BRIEF: Reproduce word for word the lines of data between the line containing "(Monday), bottom edge: on" and the line containing "(Wednesday), bottom edge: on", inclusive, and omit the pictures.

------ GIVEN DATA ------

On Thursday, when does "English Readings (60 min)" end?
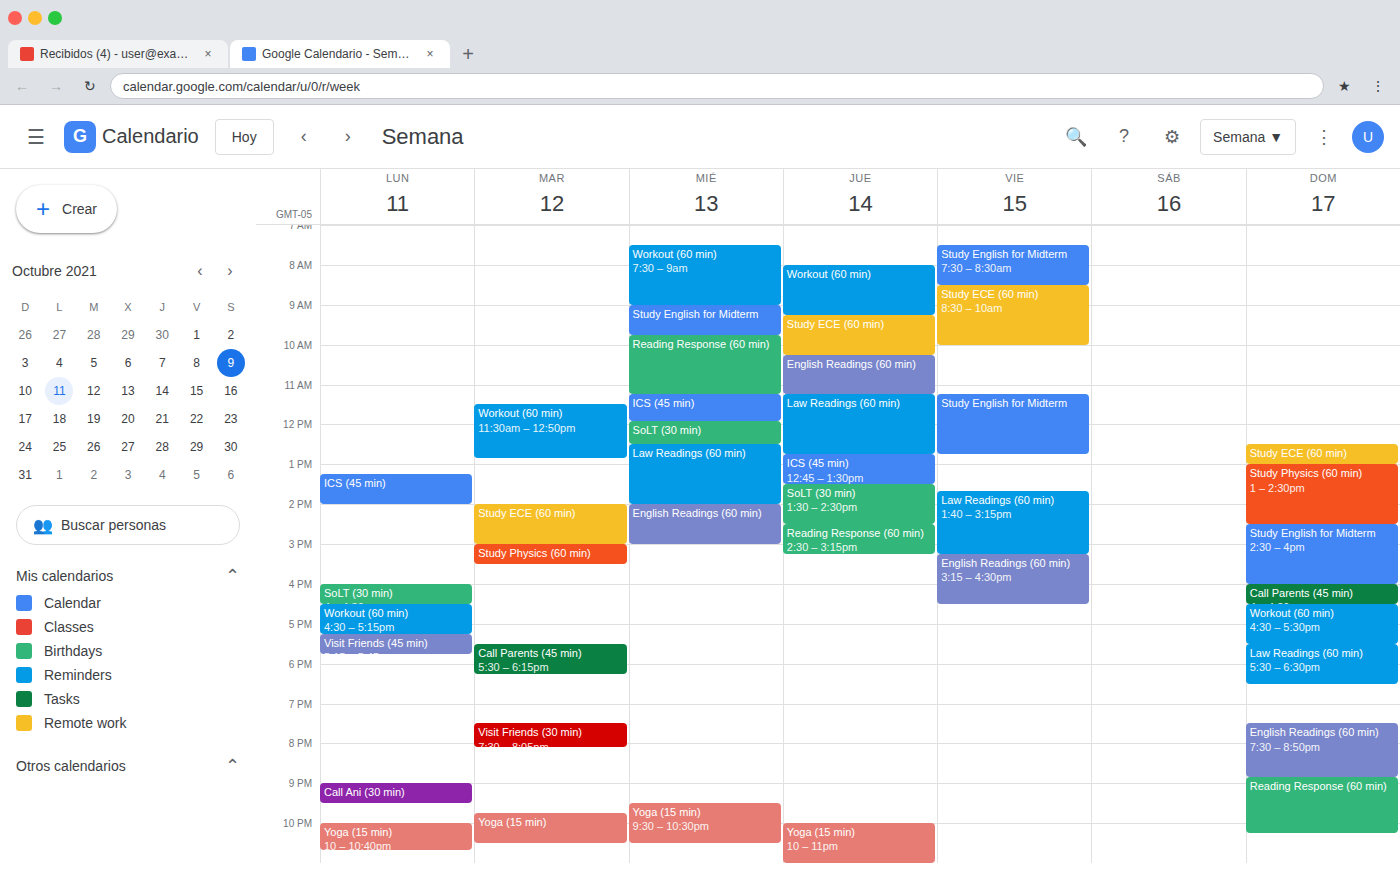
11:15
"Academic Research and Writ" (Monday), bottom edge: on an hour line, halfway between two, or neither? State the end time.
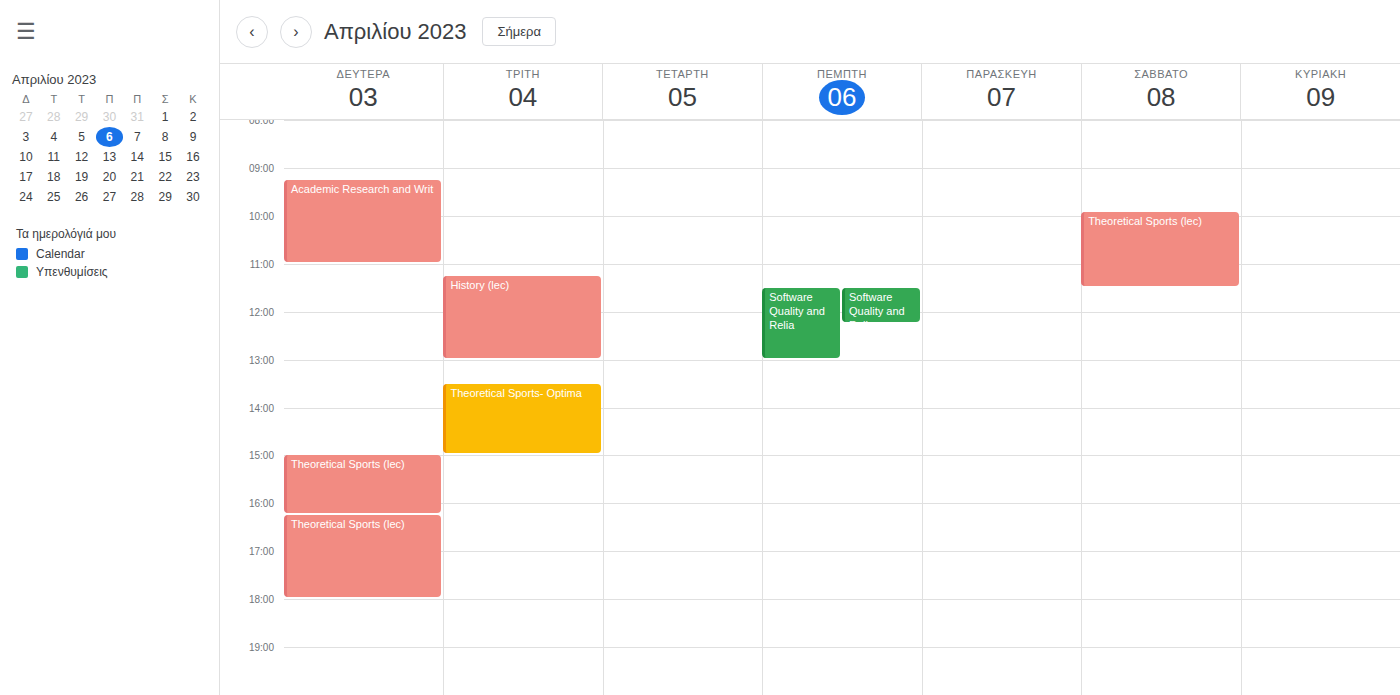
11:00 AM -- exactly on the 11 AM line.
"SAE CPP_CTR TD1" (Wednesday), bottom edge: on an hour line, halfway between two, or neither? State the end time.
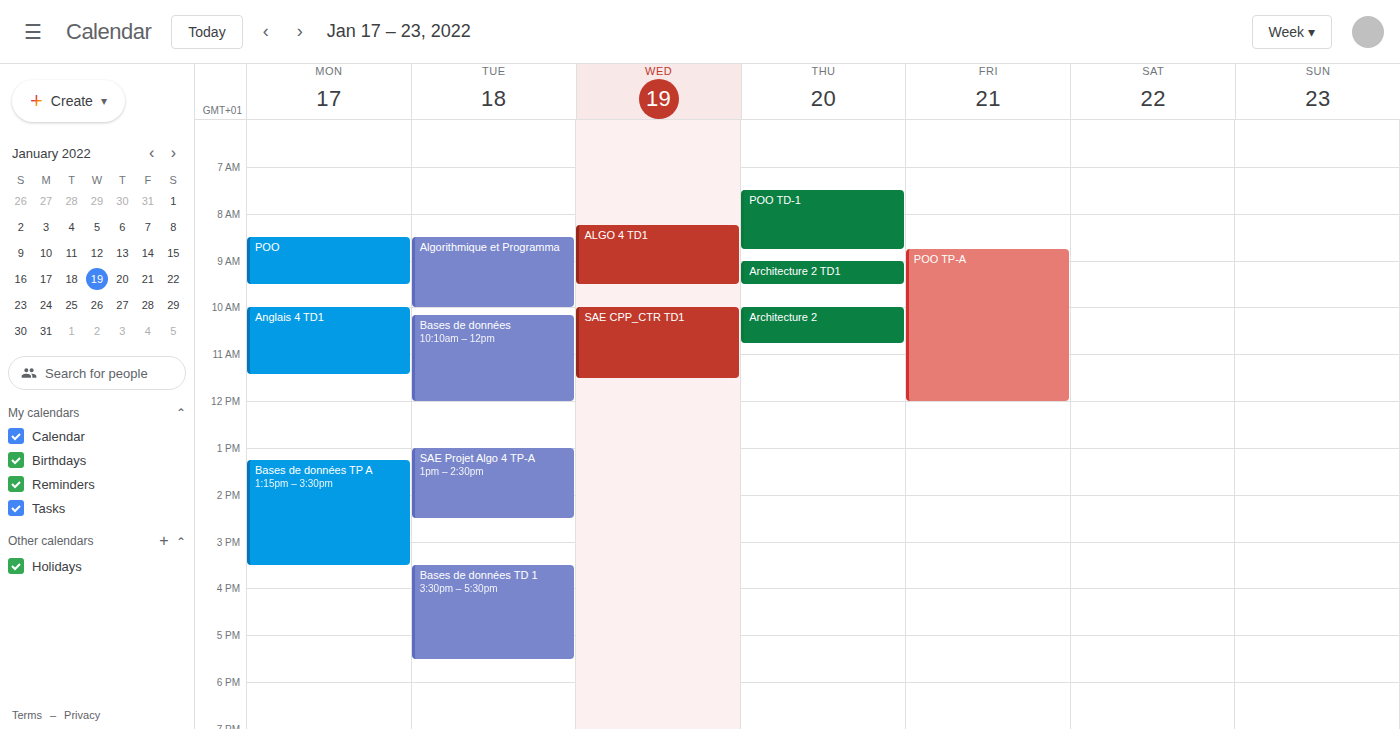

------
------ GIVEN DATA ------

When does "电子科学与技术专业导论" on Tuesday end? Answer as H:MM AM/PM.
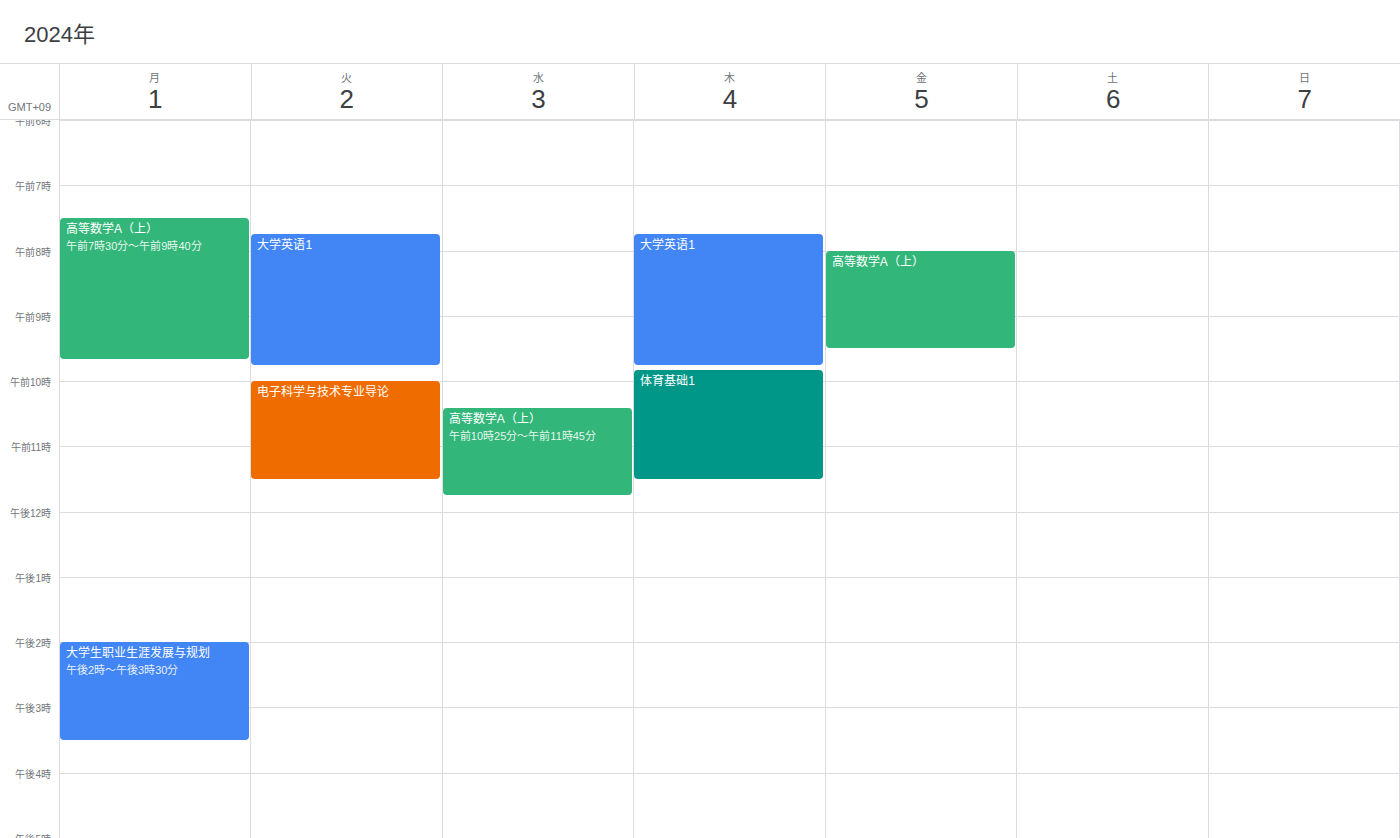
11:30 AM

------

FINAL ANSWER:
"Academic Research and Writ" (Monday), bottom edge: on an hour line, halfway between two, or neither? State the end time.
11:00 AM -- exactly on the 11 AM line.
"SAE CPP_CTR TD1" (Wednesday), bottom edge: on an hour line, halfway between two, or neither? State the end time.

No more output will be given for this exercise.